# How do you solve log_4 x^2 - log_4 (x+1) = 5?

Feb 8, 2016

$x \approx - 0.999 \text{ or } x \approx 1024.999$

#### Explanation:

1) Determine the domain

First of all, let's determin the domain of the two logarithmic expressions.

• As ${x}^{2} \ge 0$ for all $x \in \mathbb{R}$, ${\log}_{4} \left({x}^{2}\right)$ is defined for all $x \ne 0$.
• ${\log}_{4} \left(x + 1\right)$ is defined for $x + 1 > 0 \iff x > - 1$

Thus, our domain is $x > - 1$ and $x \ne 0$.

2) Solve the equation

Now let's solve the equation. To start, use the logarithmic law

${\log}_{a} \left(m\right) - {\log}_{a} \left(n\right) = {\log}_{a} \left(\frac{m}{n}\right)$

Thus, you can transform your equation into:

${\log}_{4} \left({x}^{2} / \left(x + 1\right)\right) = 5$

Now, the inverse function of ${\log}_{4} \left(x\right)$ is ${4}^{x}$ which means that both ${\log}_{4} \left({4}^{x}\right) = x$ and ${4}^{{\log}_{4} \left(x\right)} = x$ hold.

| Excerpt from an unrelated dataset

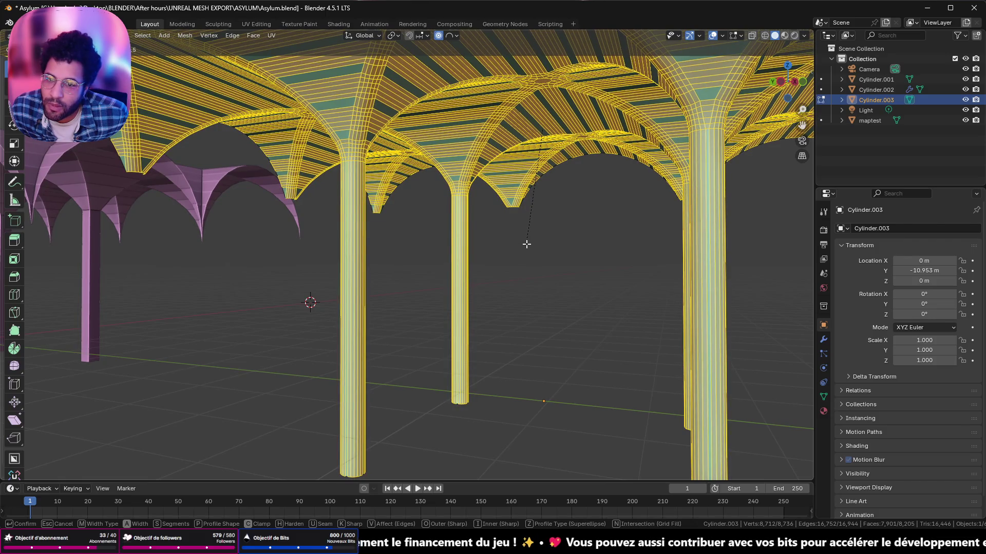
click(525, 245)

Thus, to "eliminate" the logarithmic term, you need to apply ${4}^{x}$ to both sides of the equation:

${x}^{2} / \left(x + 1\right) = {4}^{5}$

${x}^{2} / \left(x + 1\right) = 1024$

... multiply both sides with $\left(x + 1\right)$...

${x}^{2} = 1024 \left(x + 1\right)$

... bring all the terms to the left side...

${x}^{2} - 1024 x - 1024 = 0$

Solve the equation e.g. with the quadratic formula:

$x = \frac{1024 \pm \sqrt{{1024}^{2} + 4 \cdot 1024}}{2} \approx \frac{1024 \pm 1025.998}{2}$

$x \approx - 0.999 \text{ or } x \approx 1024.999$

3) Check the domain

Now, we need to check if both $x$ fit into our domain.

Indeed, $x > - 1$ and $x \ne 0$ holds for both of them, so both are solutions.